*Given passage*.
BEGIN
Single by David Bowie
- B-side: "Good Morning Girl"
- Released: 1 April 1966
- Recorded: 7 March 1966
- Studio: Pye, London
- Genre: Beat
- Length: 2:32
- Label: Pye
- Songwriter: David Bowie
- Producer: Tony Hatch

David Bowie singles chronology
| "Can't Help Thinking About Me" (1966) | "Do Anything You Say" (1966) | "I Dig Everything" (1966) |

= Do Anything You Say =

1966 single by David Bowie

"Do Anything You Say" is a single by the English musician David Bowie, his first release solely credited to himself. Released by Pye Records on 1 April 1966, it was produced by Tony Hatch and featured contributions from his new backing band, the Buzz. The song failed to chart and has been negatively received by his biographers.

==Overview==
Two weeks after the release of "Can't Help Thinking About Me", David Bowie departed from the Lower Third, mostly due to the insistence of his then-manager Ralph Horton. He quickly assembled a new band from various advertisements in Melody Maker. Nicknamed the Buzz, the band consisted of guitarist John Hutchinson, bassist Derek Fearnley, drummer John Eager and keyboardist Derek Boyes. On 22 February 1966, Bowie and the Buzz demoed a new track, "Do Anything You Say", at London's Regent Sound Studios before properly recording it on 7 March at Marble Arch Studios, three days after performing "Can't Help Thinking About Me" on the ATV programme Ready Steady Go!. Also recorded was the chosen B-side, "Good Morning Girl", another Bowie-penned track. Tony Hatch played piano and produced the session, after doing the same for "Can't Help Thinking About Me".
END
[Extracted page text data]
BEGIN
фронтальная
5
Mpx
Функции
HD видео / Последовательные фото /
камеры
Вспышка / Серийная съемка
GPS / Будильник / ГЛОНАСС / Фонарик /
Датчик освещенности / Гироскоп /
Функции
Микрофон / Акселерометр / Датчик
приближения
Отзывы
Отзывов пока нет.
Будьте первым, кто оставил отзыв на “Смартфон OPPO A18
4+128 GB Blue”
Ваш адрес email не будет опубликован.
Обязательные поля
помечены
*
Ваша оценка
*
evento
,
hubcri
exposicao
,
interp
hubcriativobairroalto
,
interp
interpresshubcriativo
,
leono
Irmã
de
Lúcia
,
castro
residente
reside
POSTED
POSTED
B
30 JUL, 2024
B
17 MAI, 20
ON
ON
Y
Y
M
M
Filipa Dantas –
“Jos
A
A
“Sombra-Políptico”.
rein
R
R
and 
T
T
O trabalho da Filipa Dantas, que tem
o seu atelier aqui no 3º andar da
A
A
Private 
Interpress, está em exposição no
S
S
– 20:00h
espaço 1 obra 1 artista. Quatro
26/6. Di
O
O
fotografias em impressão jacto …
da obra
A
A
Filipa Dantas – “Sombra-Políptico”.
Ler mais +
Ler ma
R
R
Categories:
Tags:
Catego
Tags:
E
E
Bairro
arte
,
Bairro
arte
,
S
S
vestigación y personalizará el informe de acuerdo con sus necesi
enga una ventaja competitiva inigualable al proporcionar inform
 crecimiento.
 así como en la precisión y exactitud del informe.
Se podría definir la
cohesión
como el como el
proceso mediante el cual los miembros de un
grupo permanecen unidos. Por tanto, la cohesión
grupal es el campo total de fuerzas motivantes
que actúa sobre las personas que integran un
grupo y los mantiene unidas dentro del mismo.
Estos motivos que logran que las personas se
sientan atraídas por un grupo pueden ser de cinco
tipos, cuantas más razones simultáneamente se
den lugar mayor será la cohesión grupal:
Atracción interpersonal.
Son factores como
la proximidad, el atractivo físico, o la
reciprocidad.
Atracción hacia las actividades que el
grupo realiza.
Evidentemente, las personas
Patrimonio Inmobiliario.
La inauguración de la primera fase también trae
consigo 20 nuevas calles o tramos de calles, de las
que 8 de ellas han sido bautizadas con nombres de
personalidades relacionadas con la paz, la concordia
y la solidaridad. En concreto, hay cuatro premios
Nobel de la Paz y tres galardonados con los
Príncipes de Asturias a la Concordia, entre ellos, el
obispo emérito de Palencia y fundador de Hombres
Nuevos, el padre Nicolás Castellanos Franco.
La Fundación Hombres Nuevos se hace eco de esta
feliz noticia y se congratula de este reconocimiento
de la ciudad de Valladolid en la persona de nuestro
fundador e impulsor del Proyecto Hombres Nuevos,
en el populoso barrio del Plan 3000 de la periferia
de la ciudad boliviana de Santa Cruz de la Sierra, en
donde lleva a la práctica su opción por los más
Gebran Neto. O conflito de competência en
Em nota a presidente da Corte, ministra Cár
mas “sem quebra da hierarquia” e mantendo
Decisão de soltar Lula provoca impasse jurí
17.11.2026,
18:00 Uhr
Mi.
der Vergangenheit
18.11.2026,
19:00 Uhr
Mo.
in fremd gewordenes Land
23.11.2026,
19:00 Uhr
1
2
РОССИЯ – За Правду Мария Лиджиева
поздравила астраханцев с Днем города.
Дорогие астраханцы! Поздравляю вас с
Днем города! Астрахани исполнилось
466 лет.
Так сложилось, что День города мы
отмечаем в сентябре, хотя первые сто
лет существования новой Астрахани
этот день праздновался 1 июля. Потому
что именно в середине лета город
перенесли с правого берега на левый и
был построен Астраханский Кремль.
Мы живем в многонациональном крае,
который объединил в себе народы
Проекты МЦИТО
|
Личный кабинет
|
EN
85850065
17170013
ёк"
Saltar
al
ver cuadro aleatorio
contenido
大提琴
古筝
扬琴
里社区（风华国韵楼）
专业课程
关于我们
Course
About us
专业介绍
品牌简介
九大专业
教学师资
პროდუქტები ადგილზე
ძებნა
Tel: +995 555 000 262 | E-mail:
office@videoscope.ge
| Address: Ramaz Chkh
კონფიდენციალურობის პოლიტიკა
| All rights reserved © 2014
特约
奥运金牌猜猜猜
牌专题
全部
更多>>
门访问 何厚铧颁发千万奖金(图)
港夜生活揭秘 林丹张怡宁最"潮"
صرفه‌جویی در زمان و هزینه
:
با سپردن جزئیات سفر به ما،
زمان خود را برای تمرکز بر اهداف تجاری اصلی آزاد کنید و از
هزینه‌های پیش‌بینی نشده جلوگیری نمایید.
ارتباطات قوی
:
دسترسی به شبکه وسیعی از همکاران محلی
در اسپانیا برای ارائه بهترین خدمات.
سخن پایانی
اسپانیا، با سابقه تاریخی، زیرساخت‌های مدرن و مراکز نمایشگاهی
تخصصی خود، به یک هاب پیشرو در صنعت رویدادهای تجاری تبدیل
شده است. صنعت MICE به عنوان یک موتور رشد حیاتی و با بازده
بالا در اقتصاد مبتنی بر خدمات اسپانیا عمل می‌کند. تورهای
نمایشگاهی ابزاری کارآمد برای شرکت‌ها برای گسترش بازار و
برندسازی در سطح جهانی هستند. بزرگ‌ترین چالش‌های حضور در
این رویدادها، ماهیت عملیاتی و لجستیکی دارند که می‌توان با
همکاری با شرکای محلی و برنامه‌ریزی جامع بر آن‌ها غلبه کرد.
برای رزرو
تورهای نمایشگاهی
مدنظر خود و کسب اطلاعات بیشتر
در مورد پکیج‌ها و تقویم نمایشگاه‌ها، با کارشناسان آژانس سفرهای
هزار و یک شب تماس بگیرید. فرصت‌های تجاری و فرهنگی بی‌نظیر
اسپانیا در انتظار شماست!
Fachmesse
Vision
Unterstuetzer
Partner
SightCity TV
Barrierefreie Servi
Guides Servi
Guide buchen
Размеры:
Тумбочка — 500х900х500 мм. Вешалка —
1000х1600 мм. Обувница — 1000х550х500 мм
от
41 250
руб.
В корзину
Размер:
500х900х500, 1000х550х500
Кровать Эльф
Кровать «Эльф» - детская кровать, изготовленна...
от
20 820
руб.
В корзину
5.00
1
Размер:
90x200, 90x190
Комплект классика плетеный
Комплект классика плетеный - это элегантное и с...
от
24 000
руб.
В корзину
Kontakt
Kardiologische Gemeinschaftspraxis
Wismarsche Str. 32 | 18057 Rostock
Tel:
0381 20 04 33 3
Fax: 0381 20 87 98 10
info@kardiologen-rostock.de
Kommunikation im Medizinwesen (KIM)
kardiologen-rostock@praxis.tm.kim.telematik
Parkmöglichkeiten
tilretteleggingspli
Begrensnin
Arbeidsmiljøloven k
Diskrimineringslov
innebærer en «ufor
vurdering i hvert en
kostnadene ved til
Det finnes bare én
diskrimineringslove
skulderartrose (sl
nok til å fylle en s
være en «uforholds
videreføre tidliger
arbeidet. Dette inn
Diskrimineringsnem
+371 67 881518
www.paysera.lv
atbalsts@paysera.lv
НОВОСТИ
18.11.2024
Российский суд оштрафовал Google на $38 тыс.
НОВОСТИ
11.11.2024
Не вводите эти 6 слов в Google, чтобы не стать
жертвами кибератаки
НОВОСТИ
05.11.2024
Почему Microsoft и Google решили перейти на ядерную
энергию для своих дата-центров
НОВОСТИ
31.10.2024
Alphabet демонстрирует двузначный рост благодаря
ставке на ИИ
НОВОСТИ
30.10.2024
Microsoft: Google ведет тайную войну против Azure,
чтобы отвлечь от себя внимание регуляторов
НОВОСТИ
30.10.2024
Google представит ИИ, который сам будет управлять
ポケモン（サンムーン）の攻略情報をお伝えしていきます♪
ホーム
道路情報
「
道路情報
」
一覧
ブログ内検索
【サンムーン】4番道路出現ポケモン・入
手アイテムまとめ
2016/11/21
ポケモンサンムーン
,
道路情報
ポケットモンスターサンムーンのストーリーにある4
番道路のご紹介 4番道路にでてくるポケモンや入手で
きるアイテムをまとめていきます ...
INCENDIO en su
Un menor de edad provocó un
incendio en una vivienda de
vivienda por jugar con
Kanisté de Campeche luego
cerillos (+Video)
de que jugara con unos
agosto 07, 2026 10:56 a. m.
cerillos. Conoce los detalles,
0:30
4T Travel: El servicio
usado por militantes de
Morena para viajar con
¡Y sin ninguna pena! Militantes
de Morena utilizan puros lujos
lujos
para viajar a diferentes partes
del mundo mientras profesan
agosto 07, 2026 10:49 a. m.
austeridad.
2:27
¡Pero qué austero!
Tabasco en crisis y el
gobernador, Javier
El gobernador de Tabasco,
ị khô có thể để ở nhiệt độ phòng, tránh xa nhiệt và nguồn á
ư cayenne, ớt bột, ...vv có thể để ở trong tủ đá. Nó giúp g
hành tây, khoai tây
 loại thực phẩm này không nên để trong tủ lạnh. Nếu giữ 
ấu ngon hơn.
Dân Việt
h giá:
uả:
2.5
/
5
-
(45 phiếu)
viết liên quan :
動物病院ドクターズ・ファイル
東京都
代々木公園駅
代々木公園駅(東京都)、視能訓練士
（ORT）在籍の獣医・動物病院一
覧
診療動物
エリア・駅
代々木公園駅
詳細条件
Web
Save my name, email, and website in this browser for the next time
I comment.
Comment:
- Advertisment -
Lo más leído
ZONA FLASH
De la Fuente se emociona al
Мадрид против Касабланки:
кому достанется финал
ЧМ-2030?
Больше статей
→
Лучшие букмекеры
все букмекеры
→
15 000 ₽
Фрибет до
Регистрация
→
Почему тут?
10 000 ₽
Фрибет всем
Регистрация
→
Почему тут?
END
*Assignment*. Rewrite the passage on the Bowie single from "1966 single by" up to and including "by his biographers.", replacing "Pye Records" with "the Pye label".

*Response area*.
1966 single by David Bowie

"Do Anything You Say" is a single by the English musician David Bowie, his first release solely credited to himself. Released by the Pye label on 1 April 1966, it was produced by Tony Hatch and featured contributions from his new backing band, the Buzz. The song failed to chart and has been negatively received by his biographers.